We are pleased to announce that the winner of the award for the Best Paper published in 2003 is Jochen Kirchner for the paper entitled `Live cell monitoring of tyrosine phosphorylation' (Kirchner et al., 2003).
The prize, $1000, is awarded annually to the first author of the paper that is judged by the Editors and Editorial Board to be the best published in the journal that year. To be considered for the prize, the first author must be a student or post-doc of no more than five years' standing.
Jochen Kirchner was born in Bad Godesberg, Germany. He studied both biochemistry and mathematics at Tübingen University and for his PhD joined the laboratory of Manfred Schliwa at the Adolf-Butenandt Institute for Cell Biology in Munich. There, he studied the interaction of the microtubule motor protein kinesin with its presumed cargo. He first tried to purify a kinesin-binding activity from organelles from the filamentous fungus Neurospora crassa. When that proved too difficult, he characterized several functionally important regions in the tail and stalk domains of Neurospora conventional kinesin, together with his co-worker Stephan Seiler. By using the viable Neurospora kinesin null mutant, they located a functionally essential cargo binding site in the tail and gained important insights into the regulatory role of the stalk (Kirchner et al., 1999; Seiler et al., 2000).
Owing to his fascination with quantitative light microscopy, Jochen joined the laboratory of Benjamin Geiger at the Weizmann Institute of Science for his postdoctoral studies. There, he studied the dynamics of focal adhesions (FA) in living cells using GFP-technology. Although quantitative studies of protein dynamics in FA were already available (e.g. Zamir et al., 1999), the development of suitable GFP-tools for the study of signalling processes in live cells and in real time had so far been very difficult. He addressed the problem of tyrosine phosphorylation dynamics in FA by joining two SH2-domains of pp60c-Src (these domains can bind to tyrosine-phosphorylated residues) and fusing them C-terminally to YFP. The new fluorescent reporter molecule binds to phosphotyrosine in FA with an affinity that is high enough to produce a visible signal without affecting focal adhesion assembly.
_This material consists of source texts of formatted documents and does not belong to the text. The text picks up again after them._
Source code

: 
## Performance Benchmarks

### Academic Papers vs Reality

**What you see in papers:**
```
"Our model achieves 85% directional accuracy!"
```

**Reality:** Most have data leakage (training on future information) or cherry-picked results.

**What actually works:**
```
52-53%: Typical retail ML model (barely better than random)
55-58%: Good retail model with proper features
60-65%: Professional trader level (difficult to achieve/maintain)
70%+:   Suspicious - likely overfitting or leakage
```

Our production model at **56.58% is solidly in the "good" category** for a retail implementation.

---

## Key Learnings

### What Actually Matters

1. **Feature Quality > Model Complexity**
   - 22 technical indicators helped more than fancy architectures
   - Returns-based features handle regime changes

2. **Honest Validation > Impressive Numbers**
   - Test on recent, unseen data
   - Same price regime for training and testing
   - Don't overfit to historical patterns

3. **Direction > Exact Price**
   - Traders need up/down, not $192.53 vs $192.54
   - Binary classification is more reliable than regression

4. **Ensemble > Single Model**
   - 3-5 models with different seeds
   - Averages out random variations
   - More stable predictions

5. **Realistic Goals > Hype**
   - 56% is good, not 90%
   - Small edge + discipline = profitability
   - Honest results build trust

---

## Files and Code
Excitingly, it even proved suitable for quantitative work, and provides the opportunity to study the sequence of molecular events involved in localized signalling at the single cell level and at high light microscopy resolution. Jochen demonstrated that in nocodazole-triggered FA growth, protein recruitment precedes tyrosine phosphorylation, which suggests that phosphotyrosine signalling plays a role in late stages of focal adhesion formation or in focal adhesion turnover. This new tool provides another method for studying signaling dynamics in live cells.